- _What you need to do_
Transcribe the book review passage below word for word, from "In a poem called" up to and including "of the heart.".

- _Source extract_
+++

The passengers are thrown into relief by their own beginnings, a thought that makes the suggestion of disappointed lives all the more poignant.

In a poem called “Postscript” a lover has left the speaker alone on the prairie, thinking back on their time together: “the smell of rained-on grasses was narcotic, rising/from the ground in a mineral swarm. It was added to us,/our fire visible for miles, as late afternoon bent/to the rangeland and laid its shining weapons down.” Among the arts, poetry has the most human of values, and among poets, few are as deeply human as Solie. Her poems respond to the many ways a day can come to us, while seeming to discover and name new constants of the heart.

The Moronic Inferno and Other Visits to America

The comic novelist Martin Amis’s best writing might be contained in his essay collections, especially his perceptive and funny book from 1986 called The Moronic Inferno and Other Visits to America. These pieces are gathered as an Englishman’s view of “American” culture. In places the book feels dated (there are better things to read on AIDS or Ronald Reagan) and at times Amis just plain fails to get the culture, but mostly the book offers intelligent assessments and sharp, comic criticism.

Amid the essays on right-wing and feminist politics, literature and film, the surprises (rabbit holes) appear when Amis pauses to open up a thought or challenge a received view to show that its nuances are either illusory, or more complex than we imagined. In a profile of Brian De Palma, Amis takes issue with the director and his admirers: “Style will always convince cinematic purists that the surface they admire contains depth, and that clear shortcomings are really subtle virtues in disguise. De Palma isn’t logical, so he must be impressionistic. He isn’t realistic, so he must be surrealistic. He isn’t scrupulous, so he must be audacious. He isn’t earnest, so he must be ironical. He isn’t funny, so he must be serious.”

No one receives more of Amis’s appreciation than Saul Bellow, whose work is the subject of two reviews. In an essay on The Dean’s December, a novel set in a world still divided between the Americans and Soviets, Amis’s own intelligence complements that of his subject: “The alternative to the East is not the West; the alternative to the West is not the East. The alternative to both is the unobtainable world glimpsed through art, the ‘pangs of higher intuition’ which balance ‘the muddy suck of the grave underfoot.’” Amis’s writing on Bellow, here and elsewhere, is remarkably smart and (unusual in Amis) warm. He clearly regards Bellow as a kind of literary father above even his own, Kingsley Amis: “To evolve an exalted voice appropriate to the twentieth century has been the self-imposed challenge of his work.” Amis calls this Bellow’s “High Style”, which “attempts to speak for the whole of mankind, with suasion, to remind us of what we once knew and have since forgotten or stopped trying to regrasp.”

+++

- _Data below_

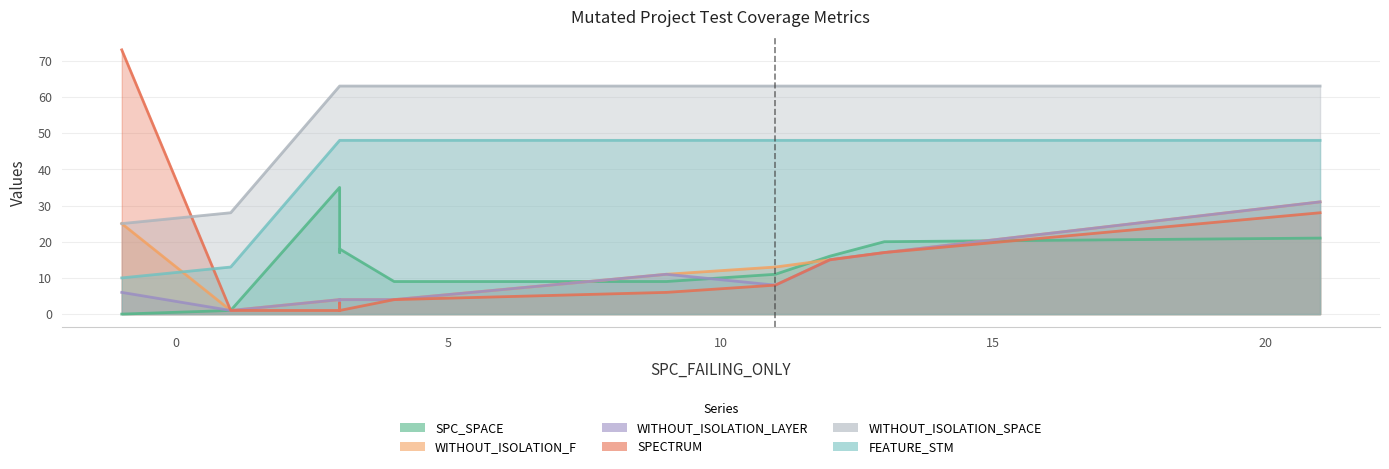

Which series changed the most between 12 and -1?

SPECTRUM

+++

- _Solution to this task_
In a poem called “Postscript” a lover has left the speaker alone on the prairie, thinking back on their time together: “the smell of rained-on grasses was narcotic, rising/from the ground in a mineral swarm. It was added to us,/our fire visible for miles, as late afternoon bent/to the rangeland and laid its shining weapons down.” Among the arts, poetry has the most human of values, and among poets, few are as deeply human as Solie. Her poems respond to the many ways a day can come to us, while seeming to discover and name new constants of the heart.